Ese teléfono de Luisa en Madrid seguía comunicando, no había avería según me dijeron en Averías, y ambos nos negábamos a llevar portátiles, un instrumento de acecho. Tal vez estaba enganchada a Internet, le había encarecido que contratara una segunda línea para no bloquear el teléfono pero no acababa de hacerlo aunque yo le hubiera ofrecido costeársela, sólo usaba la red de tarde en tarde, era cierto, luego resultaba improbable que fuera eso, tanto tiempo comunicando en noche de jueves, era uno de los días en principio acordados para que yo hablara con el niño y la niña antes de que se acostaran, se estaba haciendo demasiado tarde, una hora más en España, allí las diez pasadas y aquí las nueve pasadas, habrían cenado los tres con la televisión puesta o con algún vídeo, no era fácil que el niño y la niña coincidieran en sus preferencias, demasiada edad los separaba, por suerte el niño era paciente y protector con ella y a menudo cedía, yo empezaba a temer por él, era protector hasta con su madre y no sabía si hasta conmigo mismo, ahora que me veía lejos y desterrado, huérfano según su criterio o su entendimiento, sufren mucho en la vida quienes hacen de escudo, y los vigilantes, con su oído y su ojo siempre despiertos.
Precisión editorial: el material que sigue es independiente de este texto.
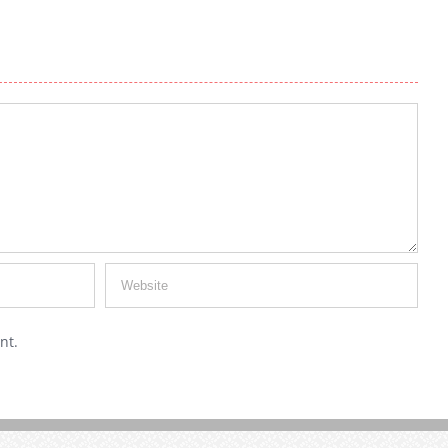
Fall Hair Colors – What’s Hot This Year
July 30th, 2019
|
0 Comments
nt.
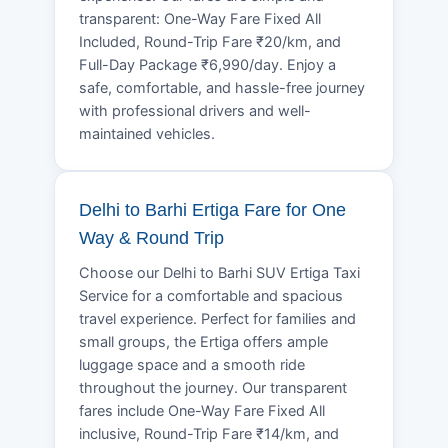
transparent: One-Way Fare Fixed All
Included, Round-Trip Fare ₹20/km, and
Full-Day Package ₹6,990/day. Enjoy a
safe, comfortable, and hassle-free journey
with professional drivers and well-
maintained vehicles.
Delhi to Barhi Ertiga Fare for One
Way & Round Trip
Choose our Delhi to Barhi SUV Ertiga Taxi
Service for a comfortable and spacious
travel experience. Perfect for families and
small groups, the Ertiga offers ample
luggage space and a smooth ride
throughout the journey. Our transparent
fares include One-Way Fare Fixed All
inclusive, Round-Trip Fare ₹14/km, and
Se habrían acostado ya aunque aún tendrían la luz encendida durante unos minutos, los que les concedíamos Luisa y yo de propina o prórroga para que también leyeran algo —un tebeo, unas líneas, un cuento— mientras los cazaba el sueño, es desdichado conocer las costumbres exactas de una casa de la que de pronto se falta y a la que no se vuelve más que de visita y con aviso previo y como un pariente cercano y de tarde en tarde, uno queda fijado en la tela de araña del escenario y el ritmo que construyó y lo albergaban y que parecían imposibles sin su contribución y sin su existencia, largo prisionero de lo presenciado y llevado a cabo tantas veces, y es incapaz de imaginar que se vayan produciendo cambios, aunque tenga conciencia de que no los impide nada y bien puede haberlos y aun procurárselos, y aprenda a sospecharlos abstractamente, cuáles podrían ser esos cambios que se darán en su ausencia y a sus espaldas, uno deja de asistir, ya no es partícipe ni siquiera testigo, y es como si hubiera sido expulsado del tiempo que avanza, convertido para uno ese tiempo en pintura helada o en memoria helada, desde la adversa distancia.